Ekstrim-isme tampak seperti ideologi tersendiri. Sejarah mengindikasikan “isme” ini dapat menjangkit ke worldview manapun, seakan tidak ada satupun yang kebal terhadap talbis-nya.
Definisi ekstrimisme ini beragam, namun jika dibuat sederhana maka ia adalah perilaku ekstrim dalam ideologi politik atau agama. Kata “ektsrim” dapat muncul kembali dalam definisi di atas, menunjukkan bahwa mendefinisikan “ekstrimisme” agak sedikit tricky. Kita juga mengetahui apa yang mengganjal pendefinisian “terorisme” dalam RUU Pemberantasan Terorisme (?).
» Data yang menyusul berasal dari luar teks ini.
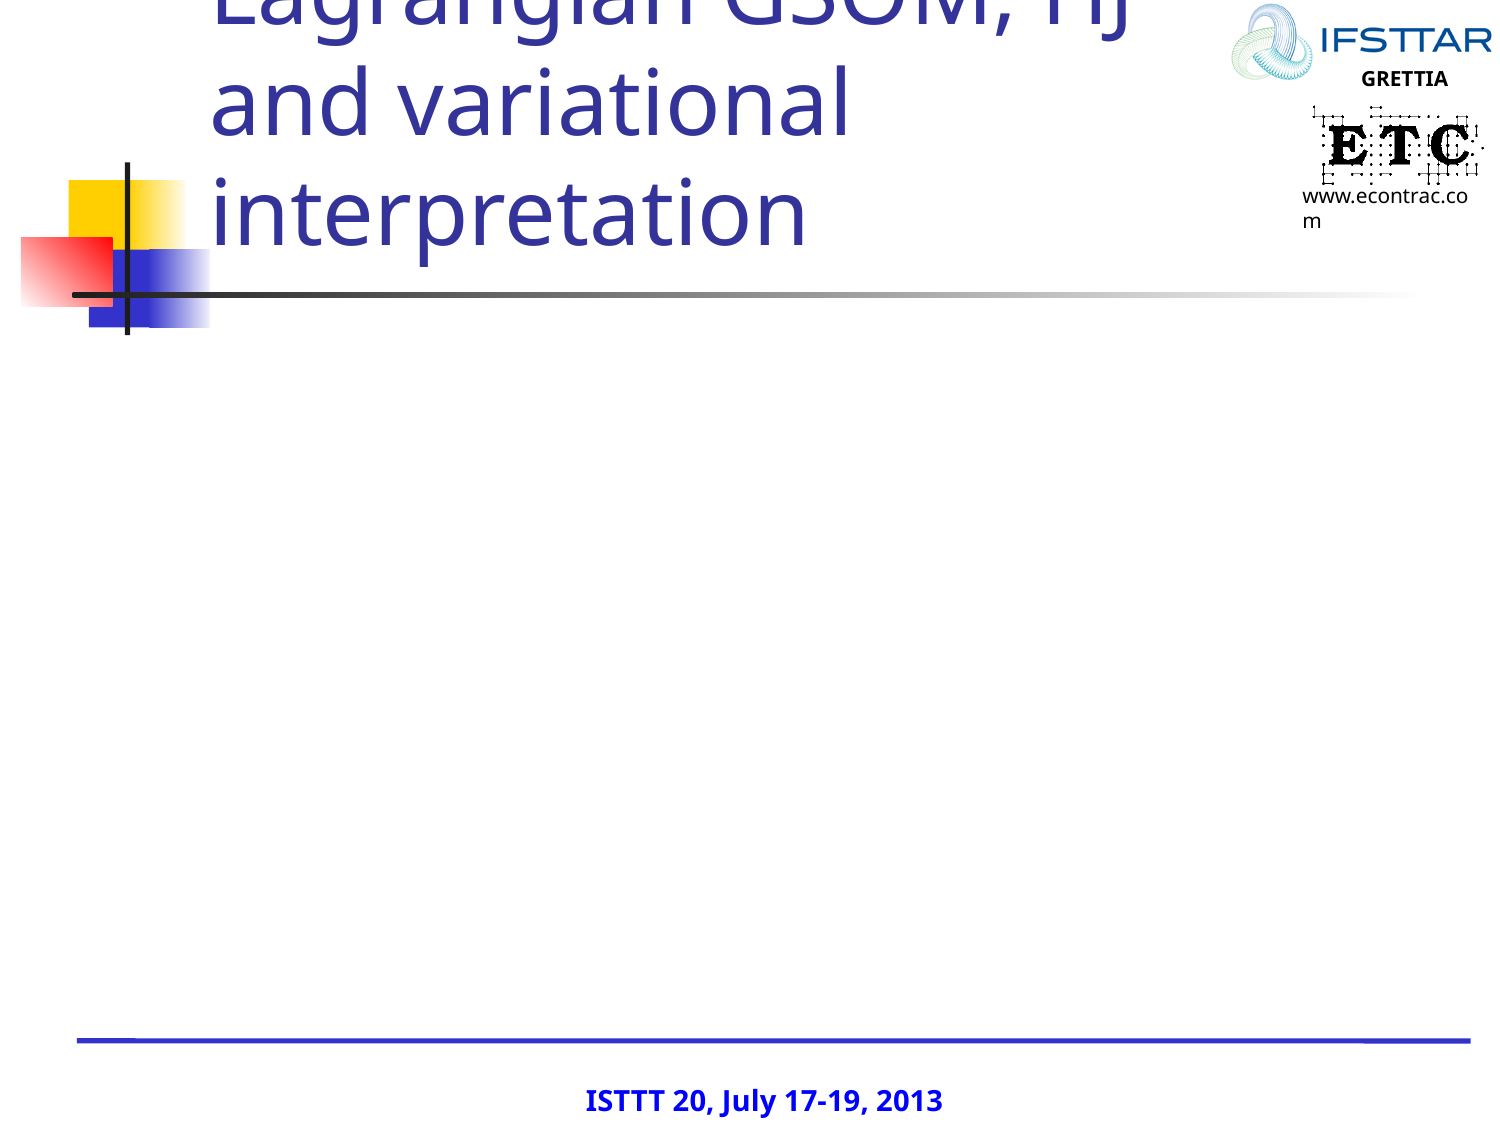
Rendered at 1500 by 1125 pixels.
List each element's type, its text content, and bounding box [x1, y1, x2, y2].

picture [1230, 2, 1494, 82]
picture [1312, 105, 1484, 185]
picture [1409, 74, 1417, 82]
footer ISTTT 20, July 17-19, 2013 [64, 1049, 1465, 1125]
title Lagrangian GSOM; HJ and variational interpretation [194, 30, 1306, 272]
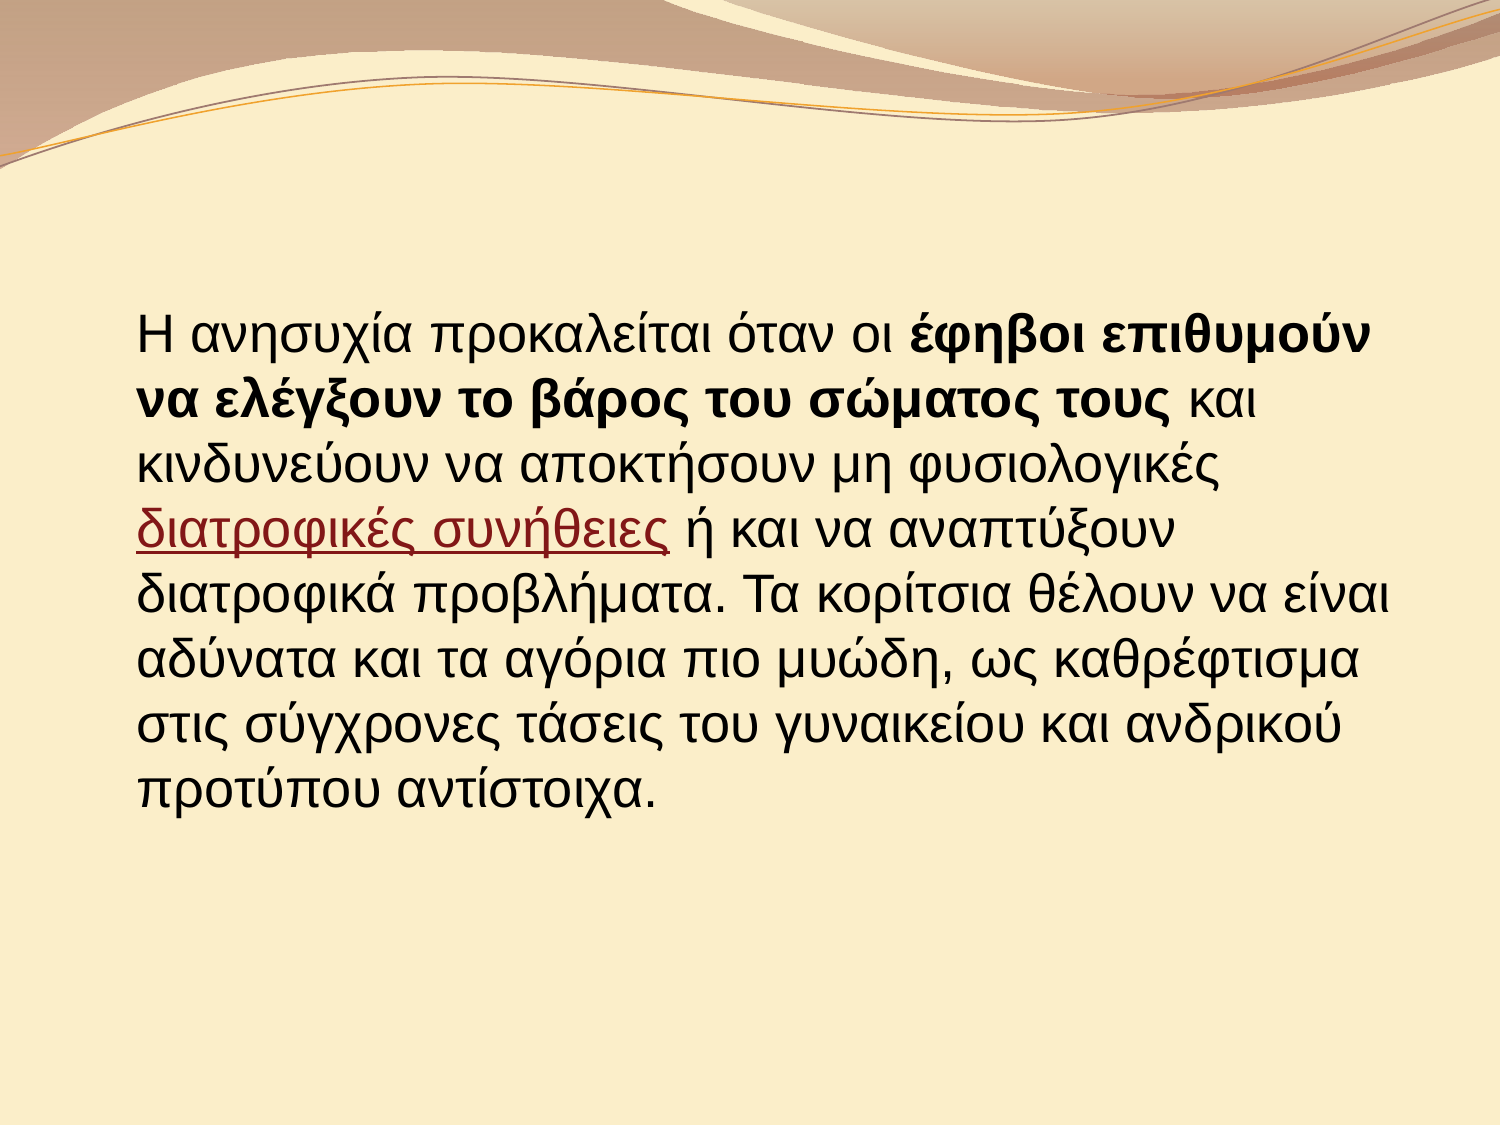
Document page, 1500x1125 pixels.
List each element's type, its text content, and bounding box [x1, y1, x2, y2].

Ketika ekstrimisme menyusup ke Yahudi maka hasilnya adalah zionisme. Ketika masuk ke dalam Islam ia menjadi khawarij. Ketika ia menyabotase ajaran Nasrani maka ia menjadi salah satu pemicu peperangan panjang di abad pertengahan yang kita kenal dengan Perang Salib, bukan Perang Bulan Sabit. Ekstrimisme dan terorisme adalah racun nyaris di setiap peradaban baik dahulu maupun pada hari ini.
Ekstrimisme tidak dimonopoli oleh weltanschaung tertentu saja, ia telah meninggalkan jejak yang menembus lintas geografis, generasi, dan ideologi. Tidak bisa dan juga tidak perlu pula dinafikkan sepenuhnya bahwa dalam beberapa dekade terakhir ini, ekstrimisme dalam Islam memang semakin intens dan semakin member efek teror yang hebat.
Racun Peradaban
Meski ekstrimisme telah menjadi penumpang gelap di agama-agama dunia, ternyata dari 1.763 peperangan, “hanya” 123 saja yang terpicu oleh motivasi religius (7%), selebihnya ditengarai oleh kubu sekularisme (non religius) semisal faktor nasionalisme dan atau pemberantasan melawan mafia narkoba (Charles Phillips, Alan Axelford. Encyclopedia of Wars).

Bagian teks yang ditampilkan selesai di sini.